Nova Délhi intensifica a preparação para receber, em setembro, a Cúpula do Brics, com atenção especial para segurança, controle do tráfego, infraestrutura urbana e atendimento médico de emergência nos pontos centrais do evento.
De acordo com a agência Prensa Latina, uma reunião de avaliação sobre os preparativos da capital indiana foi realizada, conduzida pelo vice-governador de Delhi, Taranjit Singh Sandhu, que reforçou a necessidade de execução rigorosa das medidas, com prazos estabelecidos e coordenação entre os órgãos envolvidos.
Segurança e mobilidade estão entre as prioridades
Em publicação nas redes sociais, Singh Sandhu destacou a relevância de Delhi ter sido selecionada como sede da cúpula.
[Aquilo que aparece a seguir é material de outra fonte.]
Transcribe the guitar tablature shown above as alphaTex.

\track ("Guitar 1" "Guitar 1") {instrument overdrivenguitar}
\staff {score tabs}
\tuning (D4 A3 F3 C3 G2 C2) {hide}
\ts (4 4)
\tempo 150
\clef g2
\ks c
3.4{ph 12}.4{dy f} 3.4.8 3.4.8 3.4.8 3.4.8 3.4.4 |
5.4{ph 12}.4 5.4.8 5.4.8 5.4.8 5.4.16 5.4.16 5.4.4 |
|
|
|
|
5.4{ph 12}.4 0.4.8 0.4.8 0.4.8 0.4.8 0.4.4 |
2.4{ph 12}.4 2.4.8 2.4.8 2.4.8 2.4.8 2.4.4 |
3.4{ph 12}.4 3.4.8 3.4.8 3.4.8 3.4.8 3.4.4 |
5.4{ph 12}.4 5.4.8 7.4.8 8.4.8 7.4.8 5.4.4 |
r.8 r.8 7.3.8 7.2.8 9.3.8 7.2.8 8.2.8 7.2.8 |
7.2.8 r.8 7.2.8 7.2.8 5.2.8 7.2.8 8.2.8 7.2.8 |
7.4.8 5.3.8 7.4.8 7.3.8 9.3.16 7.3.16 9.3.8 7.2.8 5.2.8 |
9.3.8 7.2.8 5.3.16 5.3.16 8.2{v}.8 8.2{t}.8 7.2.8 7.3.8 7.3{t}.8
O vice-governador determinou o reforço dos protocolos de segurança e a implementação de ações para facilitar a circulação de veículos durante a chegada e os deslocamentos das delegações.
A agenda de preparação também prevê a manutenção de uma infraestrutura cívica sólida e a elaboração de um plano abrangente para emergências médicas. A estratégia deve cobrir os principais locais do encontro e os corredores de trânsito utilizados pelos participantes.
Singh Sandhu afirmou que Nova Délhi está plenamente preparada para proporcionar uma recepção “ordeira, segura e calorosa” aos delegados internacionais.
Organização do evento está em andamento
Antes da reunião na capital, o porta-voz do Ministério das Relações Exteriores da Índia, Randhir Jaiswal, comunicou que a organização da cúpula estava em pleno andamento.
A presidência indiana do Brics em 2026 será orientada pelo tema “Construindo para a resiliência, inovação, cooperação e sustentabilidade”. Esta será a quarta vez que a Índia liderará o bloco, após as presidências de 2012, 2016 e 2021.
A última experiência ocorreu durante o período mais crítico da pandemia de Covid-19, quando o grupo manteve sua agenda de cooperação entre os países participantes.
Brics reúne 11 mercados emergentes
O Brics é composto por 11 relevantes mercados emergentes e países em desenvolvimento: Brasil, China, Egito, Etiópia, Índia, Indonésia, Irã, Rússia, Arábia Saudita, África do Sul e Emirados Árabes Unidos.
O bloco atua como uma plataforma de consulta e cooperação sobre assuntos de relevância regional e global. Entre suas áreas de discussão estão questões contemporâneas, governança política e temas econômicos de interesse internacional.
Em 2025, Belarus, Bolívia, Cazaquistão, Cuba, Malásia, Nigéria, Tailândia, Uganda, Uzbequistão e Vietnã passaram a integrar o Brics como países parceiros.